In the following years, as his campaign to dislodge the long-serving president inspired unprecedented street protests that, at their height, involved tens of thousands of people marching through Moscow chanting "Putin is a thief", his family's flat was repeatedly raided by police.
And in 2017, he nearly lost the use of his right eye when a pro-Kremlin activist threw chemicals into his face.
But it wasn't until August 2020, as he returned to Moscow from Siberia where he had lent his support to local activists, that Navalny's life was truly threatened, when he collapsed in agony on the flight home.
After an emergency landing, he was rushed to hospital in a critical condition. While Russian officials put forward overwork, too much alcohol and a "simple lack of breakfast" as explanations for his violent illness, the truth was much more sinister.
Doctors in Berlin, where Navalny was flown for medical treatment, found after a number of tests that the activist had been targeted with a form of Novichok — the Soviet-era nerve agent — smeared onto his underpants by Federal Security Service (FSB) agents, which then passed through his skin into the bloodstream.
The crime — which Navalny uncovered himself, with the help of investigative journalism website Bellingcat — was made a joke of by Putin, who refuses to say his opponent's name aloud.
"Who needs him?" the President said of Navalny with a laugh, when asked during a press conferences about the allegations that he'd ordered the hit.
Several months after the poisoning, Navalny felt well enough to resume his activism, and last year, made the decision that he "knew" he had to "from the moment I opened my eyes".
Despite warnings from Russian authorities that he would be arrested upon his return because he had failed to check in with his parole officer while he was in Germany, Navalny and his wife Yulia flew back to Moscow on January 17.
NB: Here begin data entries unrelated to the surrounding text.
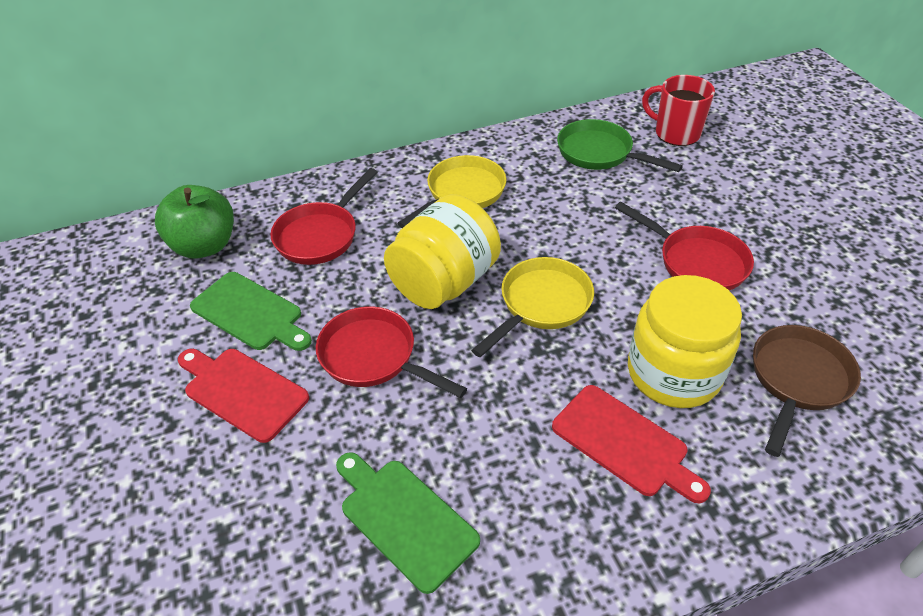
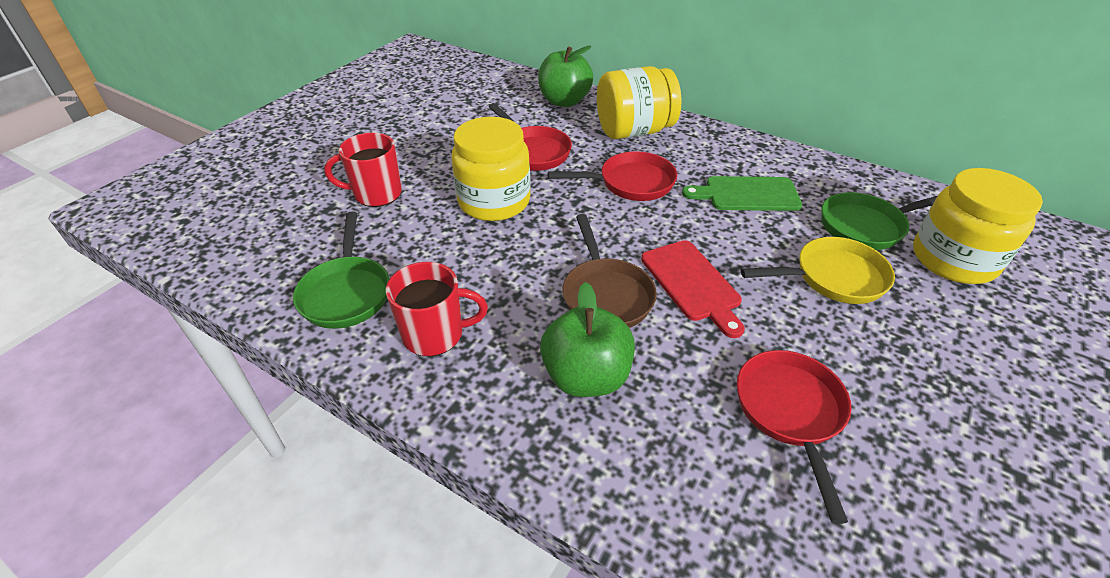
green apple: 1 -> 2
green cutting board: 2 -> 1
green pan: 1 -> 2
red cutting board: 2 -> 1
red mug: 1 -> 2
yellow jar: 2 -> 3
yellow pan: 2 -> 1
At passport control, several officers approached him and led him away, to the capital's Penal Colony No 2 — the infamous prison camp where he was incarcerated until his trial this March.
Along with Navalny and his supporters, Western governments and human rights groups say that all charges against him are politically motivated and aimed at stifling his attempts to challenge Putin at the ballot box.
Asked whether he had been prepared for the leader's furious revenge upon returning to Russia, Sobol told The Australian: "Inasmuch as anyone could be ready for an assassination attempt or to be imprisoned for an undetermined period. He has always been aware that some kind of … self-sacrifice would be necessary."
"The story of Navalny has the makings of an epic. It's almost biblical," Vladimir Ashurkov, a former banker who is now the executive director of Navalny's FBK anti-corruption group, told the broadsheet.
"He's a brave hero poisoned by his opponent, the tsar, and he miraculously survives assassination. He recuperates and talks to one of his assassins. And then, despite all the threats, he returns to his home country where he is imprisoned but still sends his diatribes from behind bars and from his trial.
"This is a heroic story. And, you know, I don't think we are at the end of it yet."
After his sentencing two months ago, Navalny tweeted that he and his supporters would continue to fight the Kremlin's censorship, in order to "bring the truth to the people of Russia".
"I am very grateful to everyone for their support. And, guys, I want to say: the best support for me and other political prisoners is not sympathy and kind words, but actions," he wrote.
"Any activity against the deceitful and thievish Putin's regime. Any opposition to these war criminals.
"In 2013, after hearing my first verdict, I wrote this and now I will repeat it: don't be idle. This toad sitting on an oil pipe will not overthrow itself."